CONSIGNA.
Según el texto del ejercicio, ¿en qué libro se publicaron las «Geórgicas» de Gamoneda? Responde con una frase, por favor.

TEXTO DEL EJERCICIO.
┄┄┄┄┄┄┄┄┄┄┄┄┄┄┄┄┄┄┄┄

Cuando yo tenía catorce años
me hacían trabajar hasta muy tarde
cuando llegaba a casa, me cogía
la cabeza mi madre entre sus manos
(...)Veinte años
He sido escarnecido y olvidado
Ya no comprendo la noche
ni el canto de los muchachos sobre las praderas
y, sin embargo, sé
que algo más grande y más real que yo
hay en mí, va en mis huesos
Tierra incansable
firma
la paz que sabes.
Danos
nuestra existencia
a nosotros mismos.

Posteriormente y de manera casi inevitable, el poeta derivará hacia textos contemplativos como sus «Geórgicas», publicadas en Libro del frío en 1992. Poesía de asunto pastoril renacentista, sí, pero tamizada por el duelo del que descubre la oscuridad en el centro de la vida, el destierro en el paisaje: bajo las águilas silenciosas, la inmensidad carece de significado(...) un bosque se abre en la memoria y el olor a resina es útil/vi las esferas del sudor y los insectos en la dulzura/luego, el crepúsculo en sus ojos/después, el cardo hirviendo ante el centeno y la
fatiga de los/pájaros perseguidos por la luz.Gamoneda desacraliza la tarea poética sin duda, pero desde la inutilidad de otra explicación que no sea una fuerte paradoja: en el centro de la luz está la noche y la comprensión de este hecho no sólo lo ha desgarrado desde su
infancia, sino que le ha dejado fuera de modas, corrientes o recursos de estilo. Ha practicado el soneto con acierto pero a la vez ha olvidado la rima y se ha convertido en una especie de ambiguo hacedor de significados en palabras tan connotadas ya como nieve, pájaro o luz, con una libertad que la poesía española, fatalmente atada a un pasado de gloria, no ha sabido frecuentar, con la excepción de Leopoldo María Panero, Carlos Barral o Jaime Gil de
Biedma.

┄┄┄┄┄┄┄┄┄┄┄┄┄┄┄┄┄┄┄┄

DATOS PROPORCIONADOS.
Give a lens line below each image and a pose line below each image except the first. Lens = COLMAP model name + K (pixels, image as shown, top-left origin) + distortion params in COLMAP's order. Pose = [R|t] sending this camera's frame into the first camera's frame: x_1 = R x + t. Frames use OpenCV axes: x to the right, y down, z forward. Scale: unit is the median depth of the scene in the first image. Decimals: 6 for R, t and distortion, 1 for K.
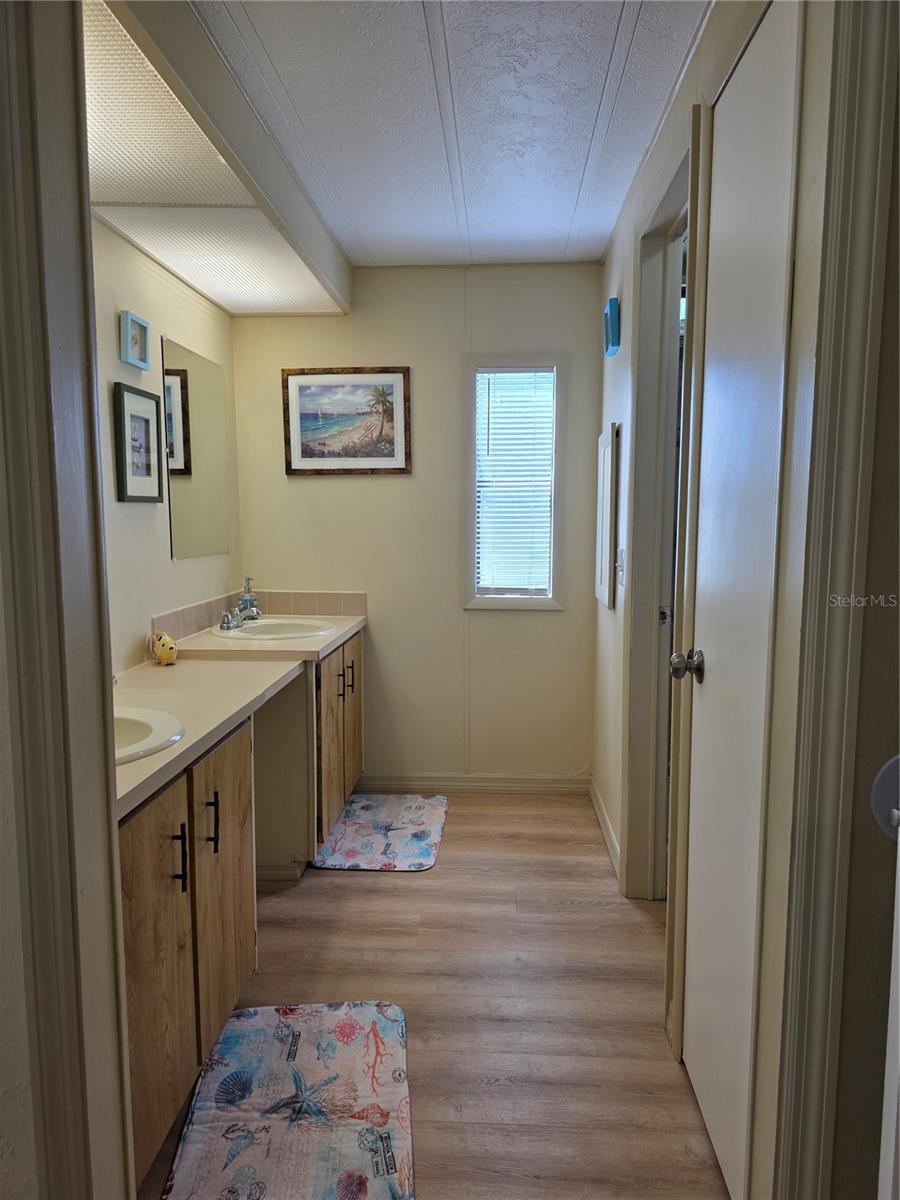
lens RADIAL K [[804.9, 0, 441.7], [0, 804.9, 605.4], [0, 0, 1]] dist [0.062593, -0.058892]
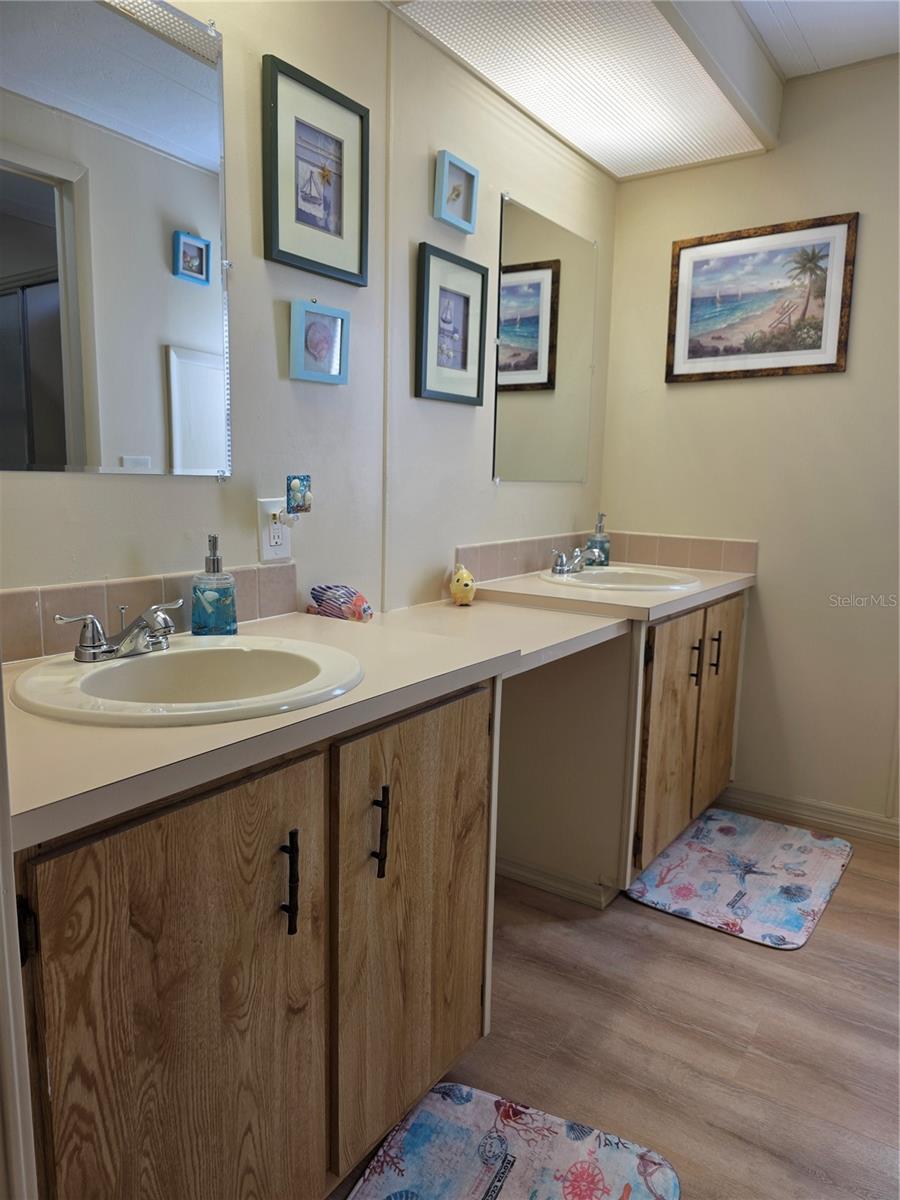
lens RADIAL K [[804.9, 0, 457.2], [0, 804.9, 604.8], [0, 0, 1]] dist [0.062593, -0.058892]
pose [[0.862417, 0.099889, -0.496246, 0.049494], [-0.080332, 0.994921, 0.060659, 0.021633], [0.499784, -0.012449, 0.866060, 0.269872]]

┄┄┄┄┄┄┄┄┄┄┄┄┄┄┄┄┄┄┄┄

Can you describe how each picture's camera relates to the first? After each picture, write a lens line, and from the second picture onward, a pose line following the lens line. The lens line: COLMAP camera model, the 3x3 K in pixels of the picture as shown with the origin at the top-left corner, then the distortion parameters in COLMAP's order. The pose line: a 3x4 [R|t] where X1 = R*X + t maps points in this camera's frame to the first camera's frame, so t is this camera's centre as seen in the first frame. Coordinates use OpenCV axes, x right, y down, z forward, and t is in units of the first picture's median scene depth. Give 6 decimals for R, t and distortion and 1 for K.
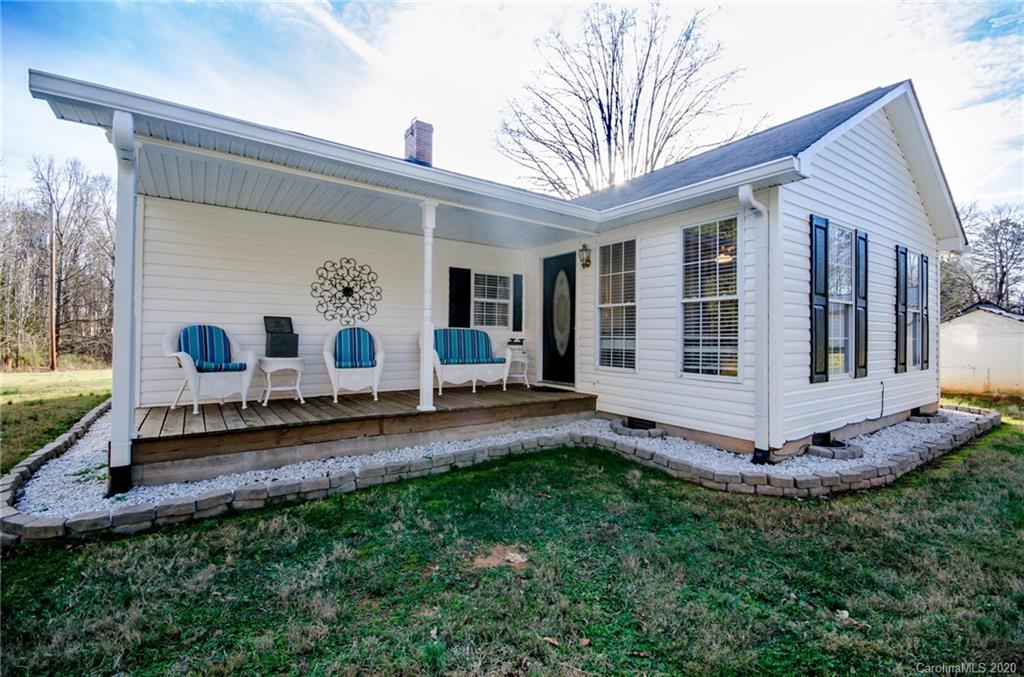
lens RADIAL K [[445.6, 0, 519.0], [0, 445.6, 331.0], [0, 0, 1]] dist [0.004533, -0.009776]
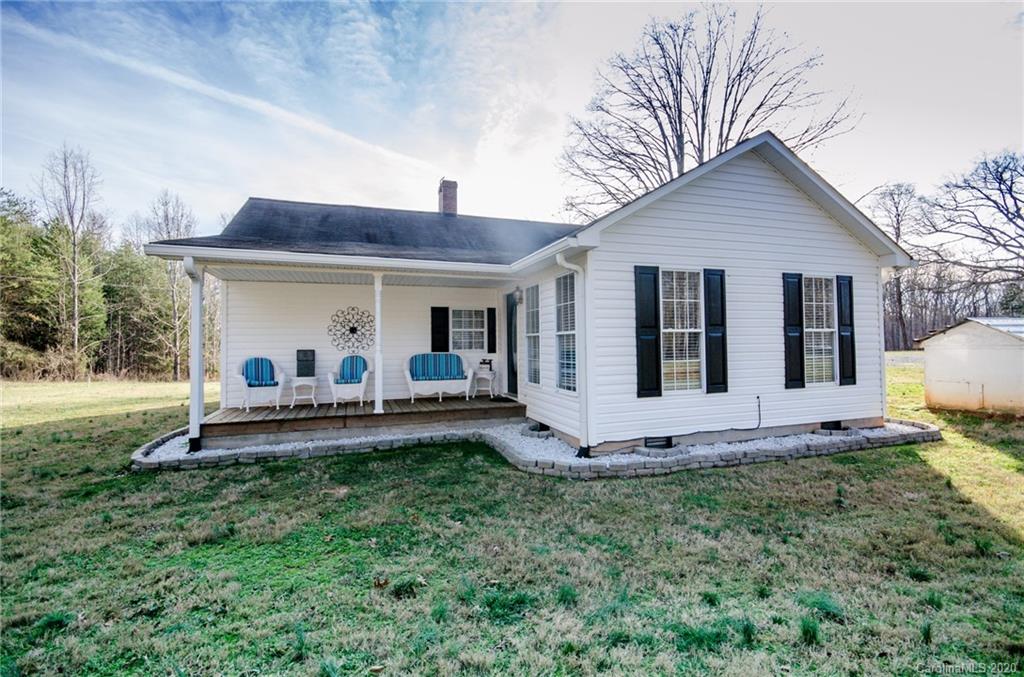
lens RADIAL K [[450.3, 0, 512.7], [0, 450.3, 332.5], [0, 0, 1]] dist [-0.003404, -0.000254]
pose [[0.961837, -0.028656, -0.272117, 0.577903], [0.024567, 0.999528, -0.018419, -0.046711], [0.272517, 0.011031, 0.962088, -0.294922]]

┄┄┄┄┄┄┄┄┄┄┄┄┄┄┄┄┄┄┄┄

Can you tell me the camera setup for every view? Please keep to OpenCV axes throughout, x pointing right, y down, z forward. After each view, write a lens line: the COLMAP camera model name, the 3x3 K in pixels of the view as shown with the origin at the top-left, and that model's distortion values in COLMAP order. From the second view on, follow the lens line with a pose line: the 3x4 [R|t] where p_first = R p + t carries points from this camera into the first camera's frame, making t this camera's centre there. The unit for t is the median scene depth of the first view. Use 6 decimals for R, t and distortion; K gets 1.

┄┄┄┄┄┄┄┄┄┄┄┄┄┄┄┄┄┄┄┄

ESPACIO DE RESPUESTA.
Se publicaron en Libro del frío.